Aim of the exercise
Duplicate the passage from the energy-use text from "In microeconomic terms, the" up to and including "income elasticity decreases.".

It turns out that per-capita energy usage is a pretty good indicator of overall welfare in a society. This suggests that energy consumption and income/wealth/development are related. However, this relationship isn’t linear, or even monotonic.

At low levels of development, profits are invested in relatively low energy intensity activities. Eventually, further development brings about industrialization/mechanization and with it - increased energy intensity. However, further development moves society to a point where the less-energy-intensive service sector becomes a large portion of the economy’s growth. The end result is that a plot of energy consumption vs. income would be somewhat ‘s’- shaped: It would increase slowly for a while, and then would increase rapidly until it slowed down again.

In microeconomic terms, the income elasticity is the derivative of this curve. At low levels of development, the income elasticity is relatively low but increasing. In the mid-stage, income elasticity of energy is relatively high. As service sector growth becomes more significant, the economy begins to ‘dematerialize’ and the income elasticity decreases.

It is important to note that the middle, high-elasticity, phase captures the fact that *building* the infrastructure for a modern society requires energy. So, even developing economies that focusing on rapidly growing the service sector (e.g. India) are still going to go through the middle stage.

Extracted entries
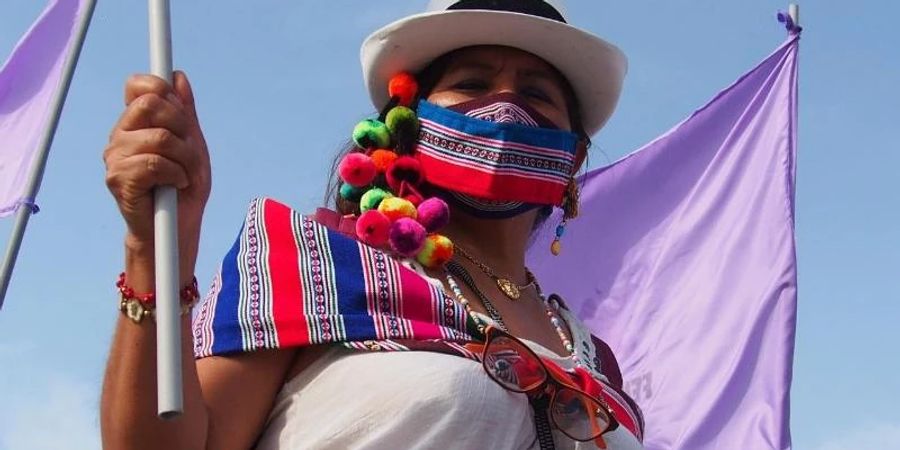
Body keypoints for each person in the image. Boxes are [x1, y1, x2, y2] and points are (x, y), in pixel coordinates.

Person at [100, 1, 644, 449]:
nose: (504, 107)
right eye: (472, 83)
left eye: (536, 95)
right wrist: (156, 251)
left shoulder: (595, 361)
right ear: (406, 126)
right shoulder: (313, 260)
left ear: (570, 161)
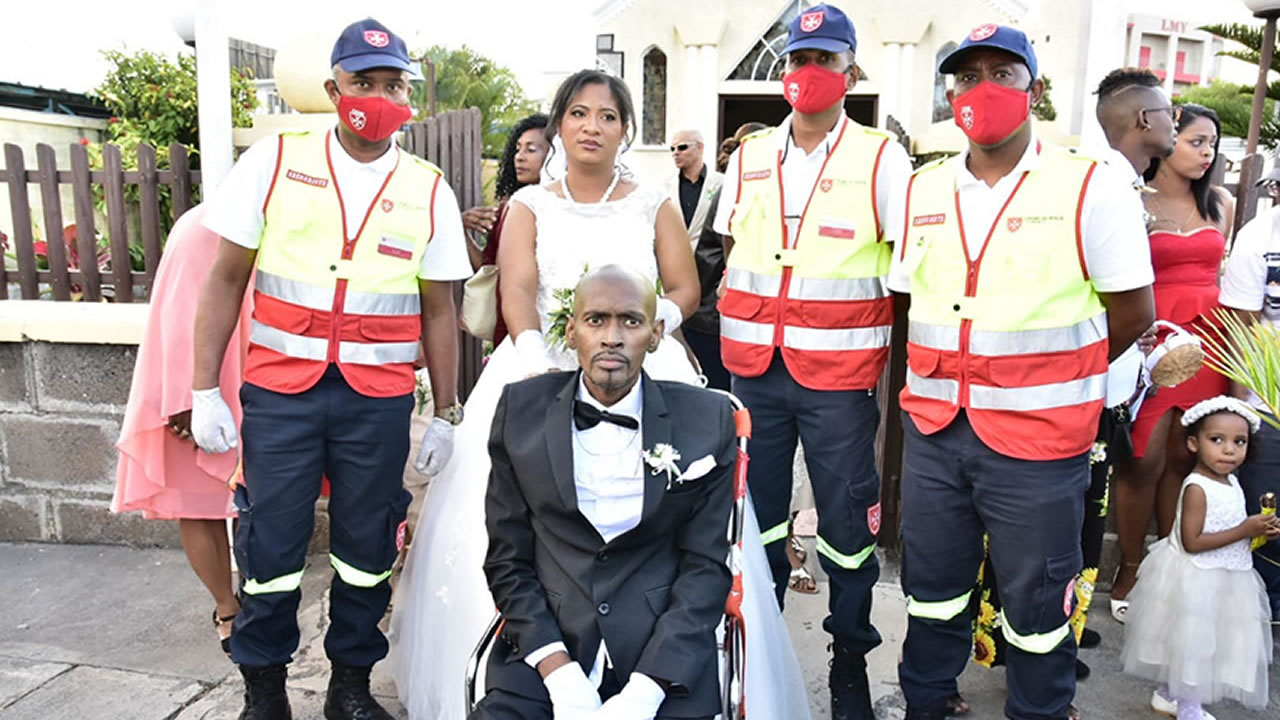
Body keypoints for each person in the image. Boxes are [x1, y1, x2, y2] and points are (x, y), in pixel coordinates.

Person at [390, 69, 810, 720]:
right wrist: (534, 354)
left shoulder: (654, 201)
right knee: (514, 525)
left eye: (608, 116)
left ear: (625, 130)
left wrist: (642, 332)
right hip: (543, 364)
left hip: (639, 361)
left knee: (674, 521)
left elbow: (683, 289)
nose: (592, 126)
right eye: (579, 113)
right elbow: (519, 291)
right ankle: (540, 666)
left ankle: (651, 662)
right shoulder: (529, 205)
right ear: (559, 123)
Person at [190, 18, 472, 720]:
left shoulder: (426, 186)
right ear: (332, 87)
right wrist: (204, 391)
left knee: (367, 547)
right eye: (362, 82)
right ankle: (265, 691)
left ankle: (349, 687)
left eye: (392, 84)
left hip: (375, 400)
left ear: (408, 92)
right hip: (281, 393)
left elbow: (442, 309)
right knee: (272, 546)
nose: (377, 96)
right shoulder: (277, 160)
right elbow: (224, 280)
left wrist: (447, 410)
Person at [890, 25, 1155, 720]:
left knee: (1040, 605)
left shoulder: (1089, 186)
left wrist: (1053, 381)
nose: (983, 89)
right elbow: (908, 306)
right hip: (937, 432)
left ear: (1033, 90)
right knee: (931, 591)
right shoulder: (920, 190)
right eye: (967, 75)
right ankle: (928, 701)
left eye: (1001, 74)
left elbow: (1132, 312)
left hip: (1039, 444)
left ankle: (1038, 710)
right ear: (951, 93)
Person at [711, 6, 912, 717]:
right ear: (784, 70)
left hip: (839, 378)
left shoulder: (882, 158)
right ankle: (756, 646)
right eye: (800, 60)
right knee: (756, 515)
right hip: (755, 369)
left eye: (825, 61)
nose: (809, 73)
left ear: (849, 74)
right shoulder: (750, 156)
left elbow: (904, 274)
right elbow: (732, 251)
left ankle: (849, 654)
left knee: (847, 529)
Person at [472, 265, 734, 720]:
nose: (612, 337)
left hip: (663, 658)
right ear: (571, 332)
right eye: (596, 320)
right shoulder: (520, 412)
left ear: (655, 335)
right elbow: (506, 560)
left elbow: (706, 569)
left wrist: (645, 693)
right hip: (544, 651)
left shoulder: (706, 419)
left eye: (630, 321)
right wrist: (559, 675)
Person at [1110, 104, 1236, 617]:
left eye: (1212, 144)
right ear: (1169, 140)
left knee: (1187, 459)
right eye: (1195, 141)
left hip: (1209, 342)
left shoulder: (1221, 203)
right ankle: (1130, 568)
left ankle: (1173, 568)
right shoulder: (1133, 200)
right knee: (1143, 458)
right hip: (1153, 339)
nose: (1206, 153)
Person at [113, 204, 249, 657]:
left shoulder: (283, 223)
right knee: (199, 507)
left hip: (260, 379)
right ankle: (226, 608)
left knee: (261, 508)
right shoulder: (198, 229)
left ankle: (258, 603)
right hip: (199, 384)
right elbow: (173, 318)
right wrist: (185, 399)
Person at [1121, 396, 1277, 719]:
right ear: (1193, 443)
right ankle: (1189, 709)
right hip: (1197, 578)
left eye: (1239, 442)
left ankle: (1168, 695)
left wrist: (1258, 532)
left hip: (1224, 575)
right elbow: (1192, 542)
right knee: (1195, 647)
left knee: (1204, 644)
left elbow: (1232, 533)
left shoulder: (1232, 482)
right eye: (1216, 440)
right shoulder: (1197, 487)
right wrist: (1245, 529)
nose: (1229, 450)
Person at [1219, 202, 1280, 622]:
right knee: (1266, 515)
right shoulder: (1259, 238)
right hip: (1269, 405)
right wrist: (1241, 415)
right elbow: (1241, 333)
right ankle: (1263, 614)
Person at [682, 123, 766, 392]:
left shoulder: (735, 187)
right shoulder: (738, 191)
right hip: (715, 317)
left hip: (712, 316)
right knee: (723, 396)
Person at [460, 114, 551, 345]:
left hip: (557, 322)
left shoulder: (569, 208)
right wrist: (463, 231)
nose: (519, 157)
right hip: (514, 326)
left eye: (531, 150)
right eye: (517, 149)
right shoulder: (508, 208)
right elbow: (488, 269)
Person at [667, 128, 726, 389]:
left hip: (711, 273)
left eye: (682, 147)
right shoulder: (665, 187)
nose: (676, 153)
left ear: (700, 148)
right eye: (672, 149)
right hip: (677, 269)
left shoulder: (721, 184)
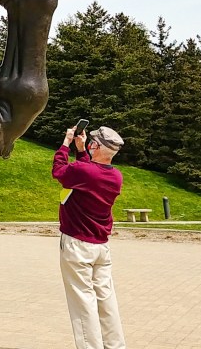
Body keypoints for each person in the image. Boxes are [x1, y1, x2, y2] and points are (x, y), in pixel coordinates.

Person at [52, 125, 127, 349]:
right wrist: (82, 150)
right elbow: (86, 174)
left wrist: (66, 143)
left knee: (83, 302)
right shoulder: (116, 176)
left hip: (77, 246)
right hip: (101, 247)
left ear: (96, 146)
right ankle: (115, 346)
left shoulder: (83, 172)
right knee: (106, 300)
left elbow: (59, 171)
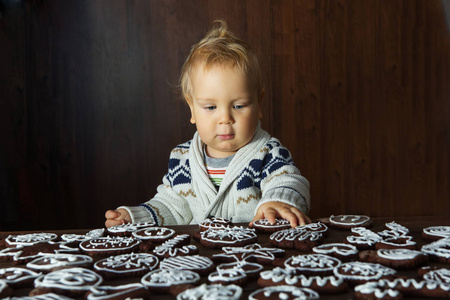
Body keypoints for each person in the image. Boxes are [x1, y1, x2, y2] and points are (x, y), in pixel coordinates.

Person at [105, 20, 311, 229]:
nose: (225, 118)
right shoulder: (182, 159)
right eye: (211, 107)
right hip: (201, 255)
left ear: (258, 104)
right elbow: (172, 207)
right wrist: (134, 217)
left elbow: (288, 181)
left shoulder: (268, 153)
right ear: (192, 108)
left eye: (239, 106)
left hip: (253, 253)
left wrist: (278, 201)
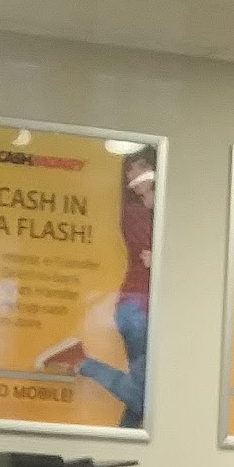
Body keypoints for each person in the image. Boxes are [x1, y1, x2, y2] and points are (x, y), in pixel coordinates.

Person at [36, 146, 156, 428]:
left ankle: (124, 443)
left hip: (138, 307)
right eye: (130, 170)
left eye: (141, 167)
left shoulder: (150, 211)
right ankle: (81, 361)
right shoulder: (137, 213)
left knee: (140, 399)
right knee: (147, 398)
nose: (135, 175)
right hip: (139, 310)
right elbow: (154, 257)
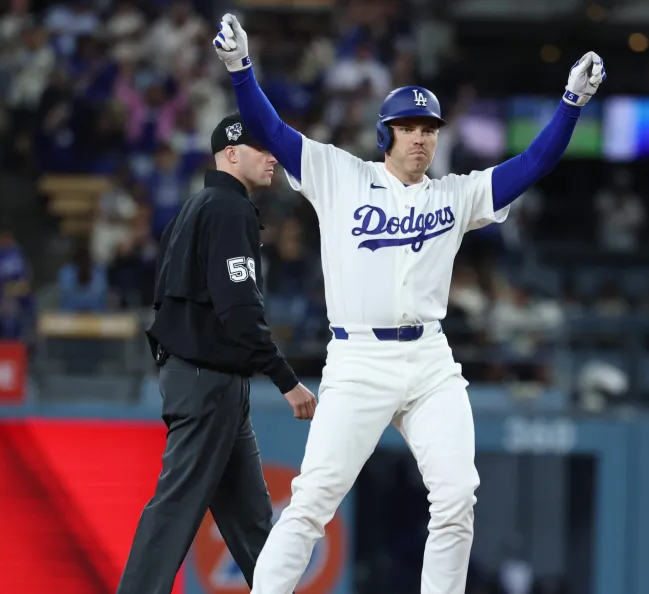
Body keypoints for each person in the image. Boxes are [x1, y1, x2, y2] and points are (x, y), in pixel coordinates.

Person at [211, 13, 605, 594]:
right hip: (358, 359)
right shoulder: (339, 174)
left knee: (457, 496)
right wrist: (241, 69)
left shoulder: (456, 194)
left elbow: (533, 164)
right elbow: (270, 130)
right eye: (408, 127)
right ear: (385, 135)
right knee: (313, 499)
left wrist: (571, 104)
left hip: (428, 361)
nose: (420, 137)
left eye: (429, 128)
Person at [116, 113, 317, 594]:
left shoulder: (193, 208)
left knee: (252, 525)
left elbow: (164, 300)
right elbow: (240, 311)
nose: (272, 156)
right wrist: (286, 379)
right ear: (230, 154)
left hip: (205, 381)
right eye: (260, 148)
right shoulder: (228, 209)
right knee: (174, 509)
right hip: (207, 383)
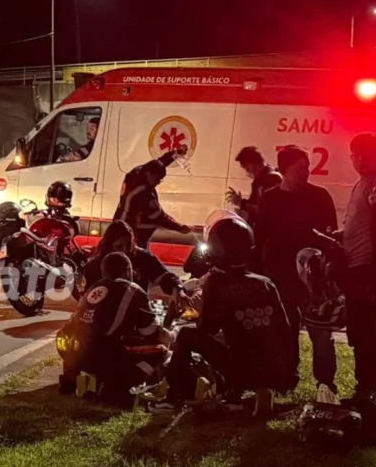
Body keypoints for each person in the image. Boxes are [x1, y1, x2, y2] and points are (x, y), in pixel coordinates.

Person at [166, 216, 291, 417]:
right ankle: (263, 389)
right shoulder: (266, 283)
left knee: (185, 335)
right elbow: (285, 328)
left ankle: (176, 393)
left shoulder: (216, 283)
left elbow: (207, 329)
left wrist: (200, 307)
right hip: (278, 369)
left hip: (242, 367)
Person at [253, 145, 339, 393]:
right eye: (300, 169)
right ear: (284, 169)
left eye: (308, 167)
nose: (306, 173)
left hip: (313, 278)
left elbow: (330, 237)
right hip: (279, 276)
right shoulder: (269, 198)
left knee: (320, 332)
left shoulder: (320, 196)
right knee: (284, 330)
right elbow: (260, 237)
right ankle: (286, 378)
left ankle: (325, 384)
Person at [60, 252, 166, 405]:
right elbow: (150, 331)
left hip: (77, 354)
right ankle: (131, 383)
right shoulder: (132, 289)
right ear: (128, 271)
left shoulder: (93, 288)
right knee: (160, 349)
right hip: (105, 356)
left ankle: (76, 380)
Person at [336, 133, 376, 397]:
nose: (358, 159)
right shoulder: (362, 183)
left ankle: (372, 388)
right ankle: (365, 386)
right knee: (359, 332)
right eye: (355, 154)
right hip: (357, 270)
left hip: (372, 271)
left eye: (366, 153)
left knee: (372, 333)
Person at [85, 220, 187, 301]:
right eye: (119, 247)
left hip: (136, 312)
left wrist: (178, 289)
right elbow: (88, 298)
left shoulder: (143, 257)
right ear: (109, 246)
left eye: (129, 245)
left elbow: (165, 276)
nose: (125, 251)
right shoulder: (96, 264)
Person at [113, 147, 193, 248]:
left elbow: (159, 163)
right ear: (149, 174)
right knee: (138, 255)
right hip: (132, 229)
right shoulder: (143, 193)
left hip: (121, 222)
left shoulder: (138, 172)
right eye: (158, 179)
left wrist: (175, 153)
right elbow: (159, 217)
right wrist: (180, 227)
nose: (158, 182)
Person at [228, 146, 283, 227]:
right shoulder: (260, 179)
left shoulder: (271, 179)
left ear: (251, 164)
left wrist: (242, 204)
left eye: (245, 167)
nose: (246, 171)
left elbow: (266, 211)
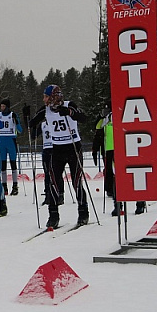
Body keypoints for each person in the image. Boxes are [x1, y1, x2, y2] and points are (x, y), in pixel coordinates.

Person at [29, 84, 88, 229]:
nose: (44, 99)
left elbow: (83, 118)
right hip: (57, 150)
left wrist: (68, 112)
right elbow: (32, 124)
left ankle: (83, 212)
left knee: (76, 182)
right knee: (54, 183)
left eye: (46, 96)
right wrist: (27, 116)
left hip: (74, 148)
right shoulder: (46, 110)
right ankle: (53, 216)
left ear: (54, 97)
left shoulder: (69, 105)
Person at [0, 99, 23, 196]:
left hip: (11, 141)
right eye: (1, 106)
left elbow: (20, 130)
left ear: (7, 107)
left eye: (4, 106)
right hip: (2, 142)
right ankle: (4, 187)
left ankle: (15, 186)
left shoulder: (13, 115)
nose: (2, 108)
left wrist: (17, 122)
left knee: (13, 164)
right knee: (2, 165)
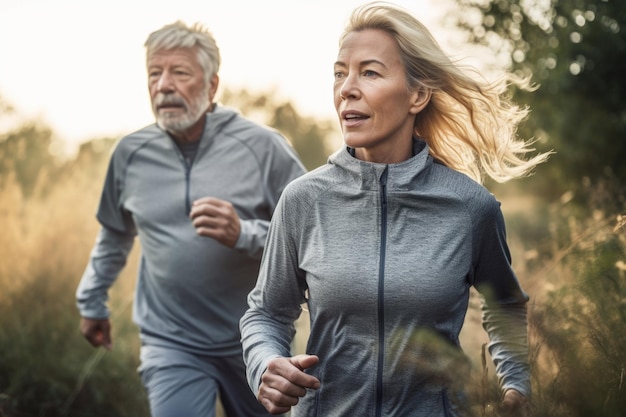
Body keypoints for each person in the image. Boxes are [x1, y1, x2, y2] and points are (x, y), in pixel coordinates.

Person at [240, 2, 551, 416]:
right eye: (340, 72)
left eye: (369, 72)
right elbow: (266, 313)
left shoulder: (470, 208)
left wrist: (516, 386)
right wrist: (265, 365)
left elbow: (505, 303)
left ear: (417, 95)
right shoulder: (303, 200)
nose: (346, 88)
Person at [75, 20, 306, 417]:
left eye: (179, 73)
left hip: (255, 342)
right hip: (171, 342)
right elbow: (115, 235)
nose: (164, 85)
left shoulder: (263, 148)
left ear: (213, 85)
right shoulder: (130, 154)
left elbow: (313, 236)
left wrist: (243, 233)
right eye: (154, 73)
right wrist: (92, 301)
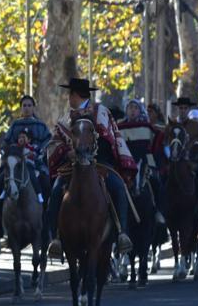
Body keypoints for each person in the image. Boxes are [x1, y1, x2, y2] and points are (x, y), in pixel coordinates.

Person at [45, 77, 135, 258]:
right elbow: (55, 143)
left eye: (70, 94)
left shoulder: (101, 112)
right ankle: (55, 238)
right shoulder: (66, 117)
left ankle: (122, 233)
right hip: (73, 165)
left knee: (118, 187)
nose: (68, 98)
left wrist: (94, 153)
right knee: (55, 192)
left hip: (100, 163)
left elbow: (111, 138)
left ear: (75, 94)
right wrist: (66, 153)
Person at [0, 94, 52, 241]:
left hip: (35, 162)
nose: (26, 108)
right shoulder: (14, 125)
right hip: (15, 164)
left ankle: (48, 224)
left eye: (29, 105)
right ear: (21, 108)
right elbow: (5, 143)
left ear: (33, 107)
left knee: (46, 182)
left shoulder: (41, 126)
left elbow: (48, 141)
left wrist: (38, 152)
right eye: (24, 105)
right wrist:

Solution to this exercise
In microeconomic terms, the income elasticity is the derivative of this curve. At low levels of development, the income elasticity is relatively low but increasing. In the mid-stage, income elasticity of energy is relatively high. As service sector growth becomes more significant, the economy begins to ‘dematerialize’ and the income elasticity decreases.